Rachelle Staley tweeted a week ago that if every church in America took in one Syrian refugee family, we could give homes to about a million refugees. A million doesn’t seem doable, but one family for our whole church looks possible, doesn’t it?
Then this week at team meeting, Elizabeth Sherwood talked about how God was working on her. She was thanking God for the ways our Friends Center building across the street now has virtually every room being used. We have some new rentals, and our middle school youth have outgrown the Youth House and are now in the remodeled Friends Center. God has been good!

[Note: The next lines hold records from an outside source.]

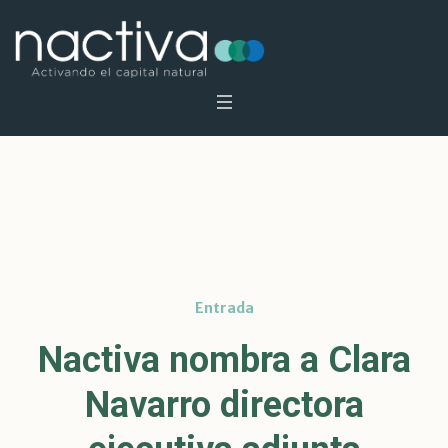
Categoría:
Notas de prensa
Inicio
»
Notas de prensa
Entrada
Nactiva nombra a Clara
Navarro directora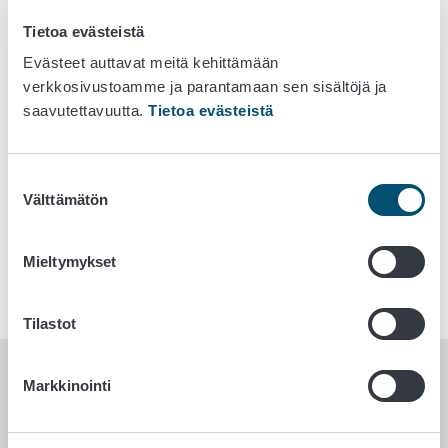
Tietoa evästeistä
Maatilalle, 5 000 tai 10 000 €
Evästeet auttavat meitä kehittämään
verkkosivustoamme ja parantamaan sen sisältöjä ja
saavutettavuutta.
Tietoa evästeistä
OMISTAJANVAIHDOKSEN
SUUNNITTELU
Suostumuksen
Yrityksen ostajalle, 2 500–5 000 €
Välttämätön
valinta
Mieltymykset
Tilastot
Markkinointi
Suunnitteletko yrityksen
perustamista tai haluaisitko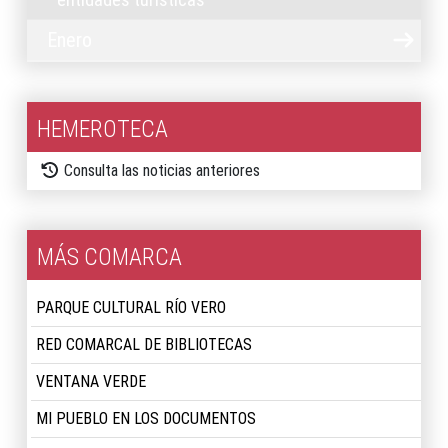
Enero
HEMEROTECA
Consulta las noticias anteriores
MÁS COMARCA
PARQUE CULTURAL RÍO VERO
RED COMARCAL DE BIBLIOTECAS
VENTANA VERDE
MI PUEBLO EN LOS DOCUMENTOS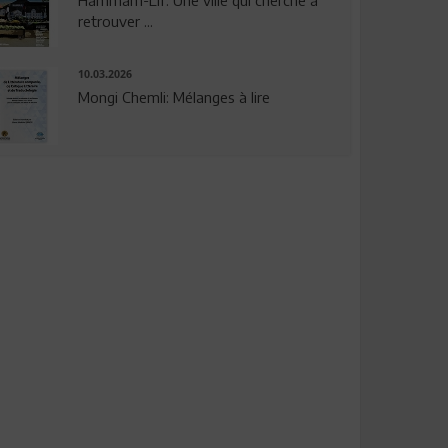
Hammam-Lif: Une ville qui cherche à
retrouver ...
10.03.2026
Mongi Chemli: Mélanges à lire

Our own Loren VanTassel has been instrumental in turning the former Youth House into an international house, a hub for ministry to several international students at George Fox. Elizabeth was thanking God for all of that, and then looking at the law office next to the Friends Center building that is for sale, and wondering…what if our church came together and bought the house, what if our church came together to support a refugee family living right there? Right across the street from this new hub for international ministry?
Experiences like that remind me that it’s God who gives vision and provision. It’s God who takes world-size problems and whittles them into bite-sized pieces. It’s God who gives us each other to tackle things we cannot do as individuals.
As you listen to God this week for how you are to give action to your faith, perhaps God has something for our church to do together.
Big or little, every action we do out of faith and from God’s leading is valuable and important! May we listen for how God wants us to be doers, not just believers. And if there are things God is putting on your mind and heart that won’t let you go…share them with us!